Tripping Over Trivia


Damon Runyon



I am trying to cultivate the habit of not being particular about little things. I suppose that after years of being very particular, indeed, I will find it difficult to shake off some of my old exactions, but I must keep struggling. I have come to the conclusion that I have been wasting an enormous amount of time in being particular.

Take the small matter of boiled eggs. I used to be mighty particular about how long my boiled eggs should be boiled. I made a strong point of specifying that they should be boiled three minutes and a half. I had the idea that I could not even look at eggs boiled less than that time or two seconds beyond. The cooks could not fool me, either, though sometimes I suspected they exerted the most diabolical ingenuity in the effort. I could tell to a clock-tick how long they had boiled eggs the instant they were set before me.

One day I sat down and seriously contemplated the economic phases of the boiled egg situation as applied to me.
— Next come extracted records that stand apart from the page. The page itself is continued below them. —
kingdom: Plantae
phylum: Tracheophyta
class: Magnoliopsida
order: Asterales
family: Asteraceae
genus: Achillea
I considered, through careful calculation, the hours I must have wasted in arguing with waiters that those eggs had not been boiled three and a half minutes, but only two and a half, or maybe four, and in sending them back to the kitchen and then waiting for another boiling.

When my figures showed that on being particular about my boiled eggs alone I had wasted fifteen years, I was appalled. It was then I made up my mind to cease being particular. I immediately made some progress on the boiled eggs. I began calling for them scrambled.

As a cash customer of the New York drama, I estimate that I have thrown away at least six years in being particular about the location of my seat in the theatre, and there will be no more of that waste. I can see now that it made no difference to me, physically or intellectually, where I sat, and that many a time I would have been much better off had I been unable to get inside the theatre at all.

I have also always been particular about the location of my seat in a movie house and have stood up through half a picture to grab a chair in the region of my fancy. From now on I am going to take the first seat I find, and if it happens to be off at one of those angles characteristic of our movie houses from which I can catch only a cockeyed slant at the screen, I will console myself with the thought that I am saving time I would have wasted waiting for a better spot, and that maybe it is a bad picture, anyway.

Nor am I going to waste any more of my precious moments trying to coax head waiters into planting me at a more advantageous table in a restaurant or night club. From now on I will take the one they offer me, behind the pillar, from which I am unable to view anything but the broad backs of the servitors hovering over the favored guests at the choicer tables, because my figures show that I have thrown away nine years and two months just standing on one leg like a crane at restaurant and night club doors waiting for someone in authority to notice me.

If my will power holds out, no longer will I be particular about the berth that the fellow at the railroad ticket window wants to sell me. I will ask for a lower, of course, but if he says there are only uppers left, I will take it and thus conserve the time I formerly threw to the winds in trying to find someone with a drag with the railroad, or waiting on another train. Upper or lower, I never sleep much on a train anyway, so what difference does it make.

It is the same way about a room in a hotel. I am going to save the time I used to waste waiting at the hotel desk while the clerk examined his records with pursed lips and an air of doubt, to see if he could find a room to my most particular fancy, and take whatever he can offer. There will be a snoring guy in the next room or a noisy party down the hall just the same and I will be ahead about an hour.

I am going to try to make up on some of the time I have wasted in hat stores trying on hats. Hereafter, I will just step in, call for my size, clap the first hat presented on my sconce and hurry out, thus saving half a day that I used to toss off peering into mirrors and pulling the hat brim this way and that and chatting with the clerk about the matter. I now fully realize that all hats look the same on my bean, and that there is no sense in my being particular about them.

From here on in, I will endeavor to eliminate the utter waste of time in being particular about where and how I hang my clothes on removal and place my shoes and neckties and stuff like that. I am just going to quickly shed them anywhere, though at this point I am confronted by an economic problem on which some of my readers may enlighten me.

Will the time I save in not being particular in this shedding stand off the time I will probably waste in household argument about me not being particular?